Step-by-step guide to solving systems by elimination with multiplication

📚 What is Solving Systems by Elimination with Multiplication?

Solving systems of equations by elimination with multiplication is a method used to find the values of two or more variables that satisfy a set of equations. It involves manipulating one or both equations by multiplying them by a constant so that when the equations are added or subtracted, one variable is eliminated. This allows you to solve for the remaining variable, and then substitute that value back into one of the original equations to solve for the other variable.

📜 A Brief History

The concept of solving systems of equations dates back to ancient civilizations, with early forms of algebraic manipulation found in Babylonian and Egyptian texts. The systematic approach to elimination, however, gained prominence with the development of modern algebra in the 17th and 18th centuries. Mathematicians like Gauss made significant contributions to these techniques, leading to more efficient and generalized methods for solving linear systems.

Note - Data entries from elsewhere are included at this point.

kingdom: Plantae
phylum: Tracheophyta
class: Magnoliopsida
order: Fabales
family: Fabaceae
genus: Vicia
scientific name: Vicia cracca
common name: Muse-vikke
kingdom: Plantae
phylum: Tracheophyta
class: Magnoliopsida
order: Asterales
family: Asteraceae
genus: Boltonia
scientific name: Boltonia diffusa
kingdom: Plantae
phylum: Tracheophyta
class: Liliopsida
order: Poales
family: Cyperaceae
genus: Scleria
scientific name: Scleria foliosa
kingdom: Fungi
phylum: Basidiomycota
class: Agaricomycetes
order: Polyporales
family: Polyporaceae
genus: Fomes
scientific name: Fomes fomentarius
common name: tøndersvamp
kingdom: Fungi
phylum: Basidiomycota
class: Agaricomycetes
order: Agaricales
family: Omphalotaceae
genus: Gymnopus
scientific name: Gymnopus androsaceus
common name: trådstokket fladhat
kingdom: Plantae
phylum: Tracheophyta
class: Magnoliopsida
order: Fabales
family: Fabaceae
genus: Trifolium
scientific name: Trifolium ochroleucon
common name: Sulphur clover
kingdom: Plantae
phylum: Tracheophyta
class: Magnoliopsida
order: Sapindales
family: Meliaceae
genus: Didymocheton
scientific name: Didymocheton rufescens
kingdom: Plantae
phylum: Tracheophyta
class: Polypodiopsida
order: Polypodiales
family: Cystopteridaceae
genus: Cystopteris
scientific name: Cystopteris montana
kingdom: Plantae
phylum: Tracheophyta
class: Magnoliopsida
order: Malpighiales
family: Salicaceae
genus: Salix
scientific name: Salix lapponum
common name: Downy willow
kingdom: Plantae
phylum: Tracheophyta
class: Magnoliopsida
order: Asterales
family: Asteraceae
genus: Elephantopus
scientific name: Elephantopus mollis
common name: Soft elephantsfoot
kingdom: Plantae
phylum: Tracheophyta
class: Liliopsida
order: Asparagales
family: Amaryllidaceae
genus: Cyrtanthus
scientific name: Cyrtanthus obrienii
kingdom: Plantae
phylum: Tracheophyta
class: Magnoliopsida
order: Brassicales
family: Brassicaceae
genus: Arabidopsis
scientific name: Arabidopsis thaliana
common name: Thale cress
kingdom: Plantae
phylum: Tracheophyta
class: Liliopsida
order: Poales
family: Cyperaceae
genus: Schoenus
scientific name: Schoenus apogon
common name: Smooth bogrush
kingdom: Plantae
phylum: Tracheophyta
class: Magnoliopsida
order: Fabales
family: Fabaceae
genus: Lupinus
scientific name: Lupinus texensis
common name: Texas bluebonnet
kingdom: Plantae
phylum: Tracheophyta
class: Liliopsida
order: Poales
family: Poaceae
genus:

🔑 Key Principles of Elimination with Multiplication

• 🎯 Goal: To eliminate one variable by creating opposite coefficients.
• 🔢 Multiplication: Multiply one or both equations by a constant to make the coefficients of one variable opposites.
• ➕/➖ Addition/Subtraction: Add or subtract the modified equations to eliminate one variable.
• 💡 Solve: Solve the resulting equation for the remaining variable.
• 🔄 Substitution: Substitute the value back into one of the original equations to find the value of the eliminated variable.

🧑‍🏫 Step-by-Step Guide

1. ✏️ Write the System: Clearly write out the system of equations. For example:
   • Equation 1: $2x + 3y = 13$
   • Equation 2: $5x - 2y = 4$
2. 🎯 Choose a Variable to Eliminate: Decide which variable is easier to eliminate. In this case, let's eliminate $y$.
3. 🔢 Multiply Equations: Multiply Equation 1 by 2 and Equation 2 by 3:
   • Equation 1 (multiplied by 2): $4x + 6y = 26$
   • Equation 2 (multiplied by 3): $15x - 6y = 12$
4. ➕ Add the Equations: Add the modified equations to eliminate $y$:
   • $(4x + 6y) + (15x - 6y) = 26 + 12$
   • $19x = 38$
5. 💡 Solve for $x$: Divide both sides by 19:
   • $x = \frac{38}{19} = 2$
6. 🔄 Substitute $x$ Back: Substitute $x = 2$ into Equation 1:
   • $2(2) + 3y = 13$
   • $4 + 3y = 13$
7. 🔑 Solve for $y$: Solve for $y$:
   • $3y = 9$
   • $y = \frac{9}{3} = 3$
8. ✅ Check Solution: Check the solution in both original equations:
   • Equation 1: $2(2) + 3(3) = 4 + 9 = 13$ (Correct)
   • Equation 2: $5(2) - 2(3) = 10 - 6 = 4$ (Correct)
9. 📝 Final Answer: The solution is $x = 2$ and $y = 3$.

➗ Real-World Examples

• 💰 Finance: Determining the break-even point for investments with different interest rates.
• 🧪 Chemistry: Balancing chemical equations by determining the correct stoichiometric coefficients.
• ✈️ Engineering: Calculating forces in static equilibrium problems, like in bridge design.

✍️ Practice Quiz

1. Solve: $\begin{cases} 3x + 2y = 7 \ 4x - y = -2 \end{cases}$
2. Solve: $\begin{cases} 5x - 3y = 16 \ x + 2y = 11 \end{cases}$
3. Solve: $\begin{cases} 2x + 5y = -4 \ 3x - y = 11 \end{cases}$
4. Solve: $\begin{cases} 4x + 3y = 1 \ 5x + 2y = 4 \end{cases}$
5. Solve: $\begin{cases} 6x - 4y = 10 \ 2x + 3y = 7 \end{cases}$
6. Solve: $\begin{cases} 7x + 2y = 24 \ 5x - 4y = -2 \end{cases}$
7. Solve: $\begin{cases} 8x - 3y = -25 \ 4x + 5y = 1 \end{cases}$

💡 Conclusion

Solving systems of equations by elimination with multiplication is a powerful technique with broad applications. By mastering the steps outlined above, you can confidently tackle a wide range of problems in mathematics, science, and engineering. Keep practicing, and you'll become a pro in no time!